**Activity**
Copy every entry as is. Leave images out.

[Saved entries]
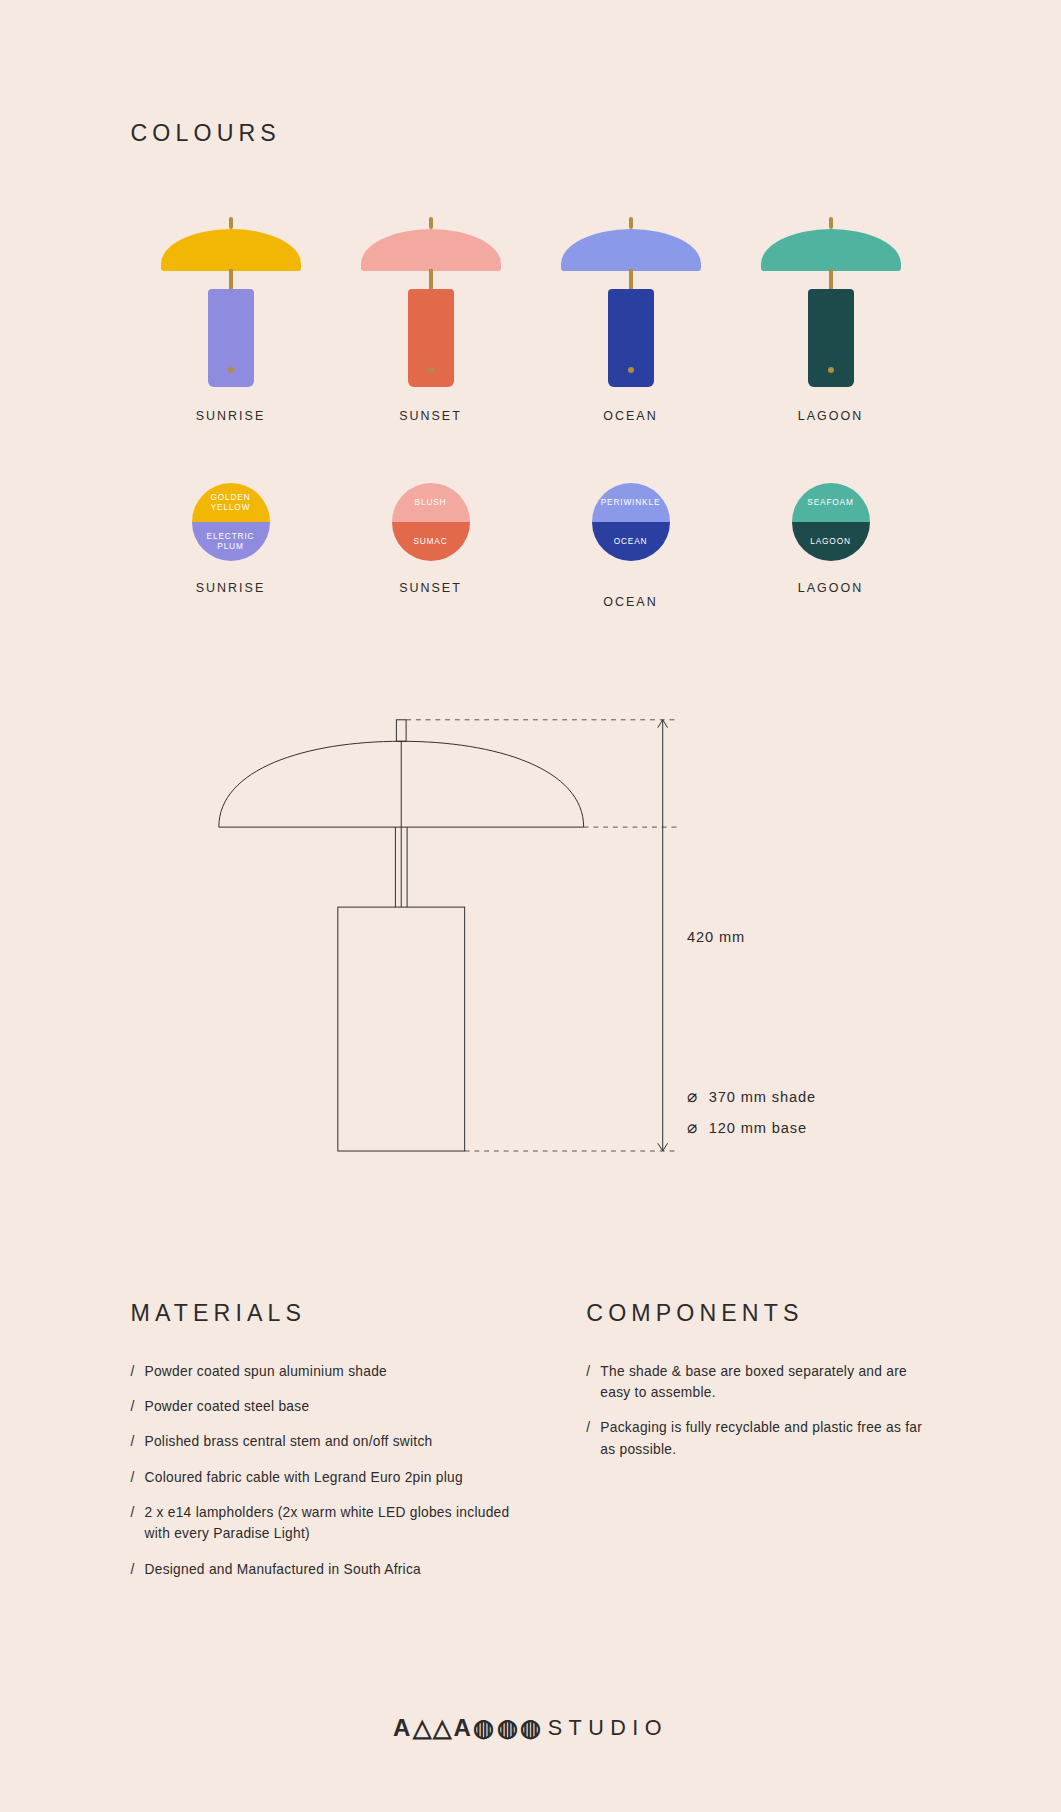COLOURS
SUNRISE
SUNSET
OCEAN
LAGOON
GOLDEN
YELLOW ELECTRIC
PLUM
SUNRISE
BLUSH SUMAC
SUNSET
PERIWINKLE OCEAN
OCEAN
SEAFOAM LAGOON
LAGOON
420 mm ⌀ 370 mm shade ⌀ 120 mm base
MATERIALS
Powder coated spun aluminium shade
Powder coated steel base
Polished brass central stem and on/off switch
Coloured fabric cable with Legrand Euro 2pin plug
2 x e14 lampholders (2x warm white LED globes included with every Paradise Light)
Designed and Manufactured in South Africa
COMPONENTS
The shade & base are boxed separately and are easy to assemble.
Packaging is fully recyclable and plastic free as far as possible.
A△△A◍◍◍ STUDIO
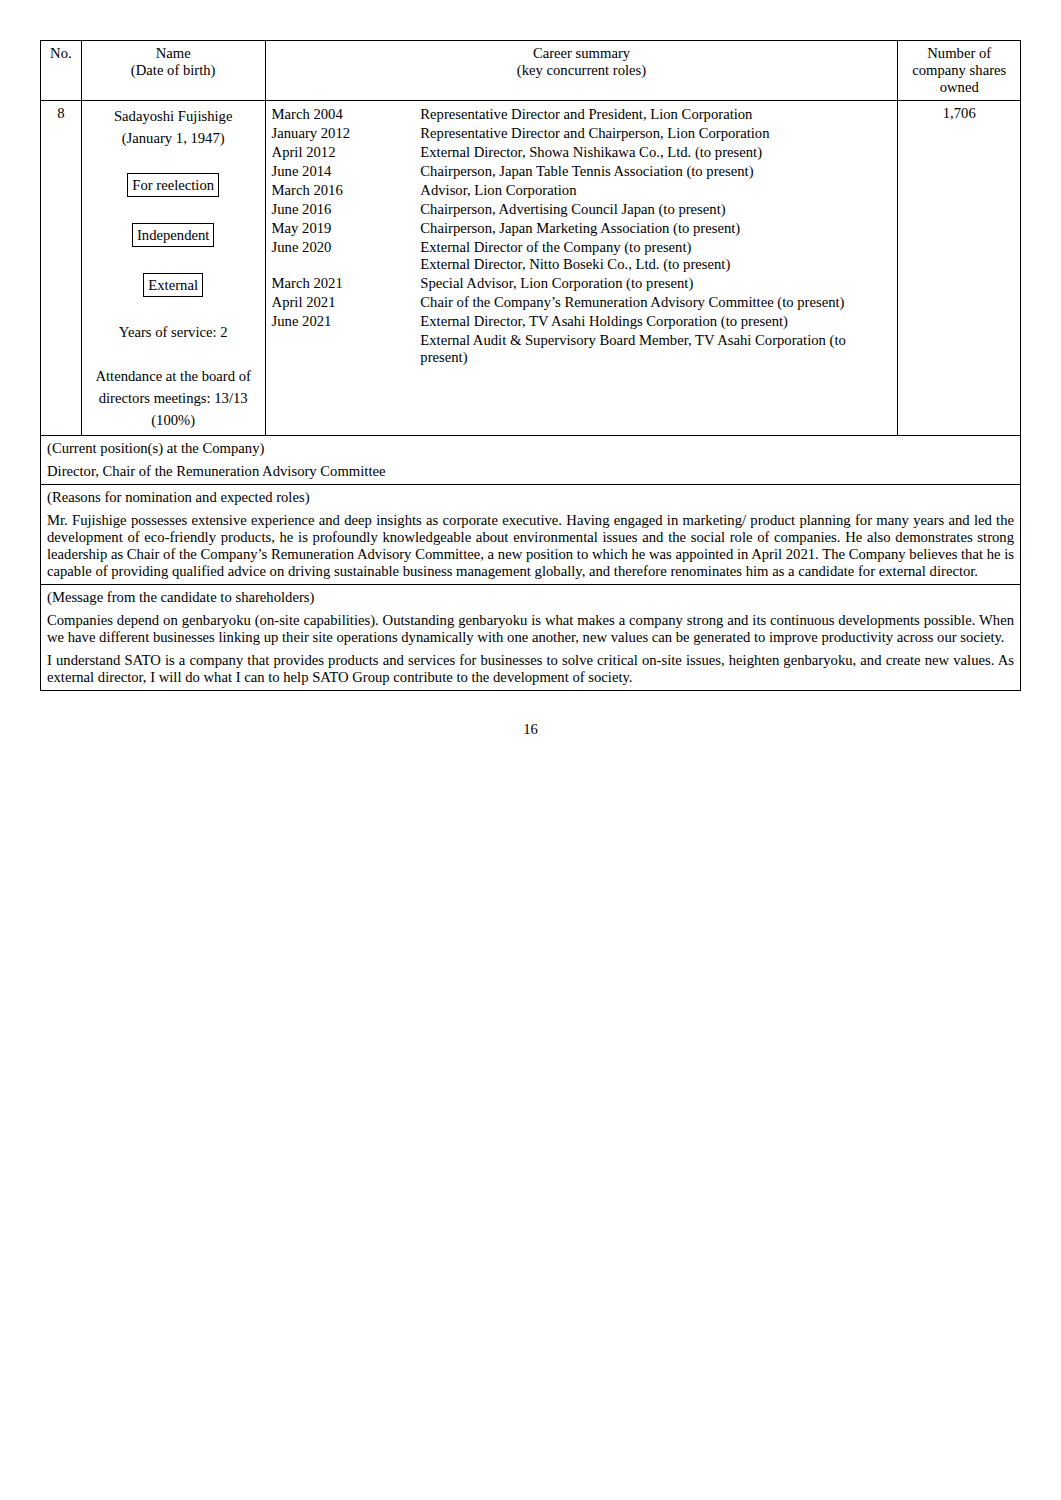| No. | Name (Date of birth) | Career summary (key concurrent roles) | Number of company shares owned |
| --- | --- | --- | --- |
| 8 | Sadayoshi Fujishige (January 1, 1947) For reelection Independent External Years of service: 2 Attendance at the board of directors meetings: 13/13 (100%) | / March 2004 / Representative Director and President, Lion Corporation / / January 2012 / Representative Director and Chairperson, Lion Corporation / / April 2012 / External Director, Showa Nishikawa Co., Ltd. (to present) / / June 2014 / Chairperson, Japan Table Tennis Association (to present) / / March 2016 / Advisor, Lion Corporation / / June 2016 / Chairperson, Advertising Council Japan (to present) / / May 2019 / Chairperson, Japan Marketing Association (to present) / / June 2020 / External Director of the Company (to present) External Director, Nitto Boseki Co., Ltd. (to present) / / March 2021 / Special Advisor, Lion Corporation (to present) / / April 2021 / Chair of the Company’s Remuneration Advisory Committee (to present) / / June 2021 / External Director, TV Asahi Holdings Corporation (to present) / / / External Audit & Supervisory Board Member, TV Asahi Corporation (to present) / | 1,706 |
| (Current position(s) at the Company) Director, Chair of the Remuneration Advisory Committee |
| (Reasons for nomination and expected roles) Mr. Fujishige possesses extensive experience and deep insights as corporate executive. Having engaged in marketing/ product planning for many years and led the development of eco-friendly products, he is profoundly knowledgeable about environmental issues and the social role of companies. He also demonstrates strong leadership as Chair of the Company’s Remuneration Advisory Committee, a new position to which he was appointed in April 2021. The Company believes that he is capable of providing qualified advice on driving sustainable business management globally, and therefore renominates him as a candidate for external director. |
| (Message from the candidate to shareholders) Companies depend on genbaryoku (on-site capabilities). Outstanding genbaryoku is what makes a company strong and its continuous developments possible. When we have different businesses linking up their site operations dynamically with one another, new values can be generated to improve productivity across our society. I understand SATO is a company that provides products and services for businesses to solve critical on-site issues, heighten genbaryoku, and create new values. As external director, I will do what I can to help SATO Group contribute to the development of society. |
16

**Expected output**
COLOURS
SUNRISE
SUNSET
OCEAN
LAGOON
GOLDEN
YELLOW ELECTRIC
PLUM
SUNRISE
BLUSH SUMAC
SUNSET
PERIWINKLE OCEAN
OCEAN
SEAFOAM LAGOON
LAGOON
420 mm ⌀ 370 mm shade ⌀ 120 mm base
MATERIALS
Powder coated spun aluminium shade
Powder coated steel base
Polished brass central stem and on/off switch
Coloured fabric cable with Legrand Euro 2pin plug
2 x e14 lampholders (2x warm white LED globes included with every Paradise Light)
Designed and Manufactured in South Africa
COMPONENTS
The shade & base are boxed separately and are easy to assemble.
Packaging is fully recyclable and plastic free as far as possible.
A△△A◍◍◍ STUDIO
| No. | Name (Date of birth) | Career summary (key concurrent roles) | Number of company shares owned |
| --- | --- | --- | --- |
| 8 | Sadayoshi Fujishige (January 1, 1947) For reelection Independent External Years of service: 2 Attendance at the board of directors meetings: 13/13 (100%) | / March 2004 / Representative Director and President, Lion Corporation / / January 2012 / Representative Director and Chairperson, Lion Corporation / / April 2012 / External Director, Showa Nishikawa Co., Ltd. (to present) / / June 2014 / Chairperson, Japan Table Tennis Association (to present) / / March 2016 / Advisor, Lion Corporation / / June 2016 / Chairperson, Advertising Council Japan (to present) / / May 2019 / Chairperson, Japan Marketing Association (to present) / / June 2020 / External Director of the Company (to present) External Director, Nitto Boseki Co., Ltd. (to present) / / March 2021 / Special Advisor, Lion Corporation (to present) / / April 2021 / Chair of the Company’s Remuneration Advisory Committee (to present) / / June 2021 / External Director, TV Asahi Holdings Corporation (to present) / / / External Audit & Supervisory Board Member, TV Asahi Corporation (to present) / | 1,706 |
| (Current position(s) at the Company) Director, Chair of the Remuneration Advisory Committee |
| (Reasons for nomination and expected roles) Mr. Fujishige possesses extensive experience and deep insights as corporate executive. Having engaged in marketing/ product planning for many years and led the development of eco-friendly products, he is profoundly knowledgeable about environmental issues and the social role of companies. He also demonstrates strong leadership as Chair of the Company’s Remuneration Advisory Committee, a new position to which he was appointed in April 2021. The Company believes that he is capable of providing qualified advice on driving sustainable business management globally, and therefore renominates him as a candidate for external director. |
| (Message from the candidate to shareholders) Companies depend on genbaryoku (on-site capabilities). Outstanding genbaryoku is what makes a company strong and its continuous developments possible. When we have different businesses linking up their site operations dynamically with one another, new values can be generated to improve productivity across our society. I understand SATO is a company that provides products and services for businesses to solve critical on-site issues, heighten genbaryoku, and create new values. As external director, I will do what I can to help SATO Group contribute to the development of society. |
16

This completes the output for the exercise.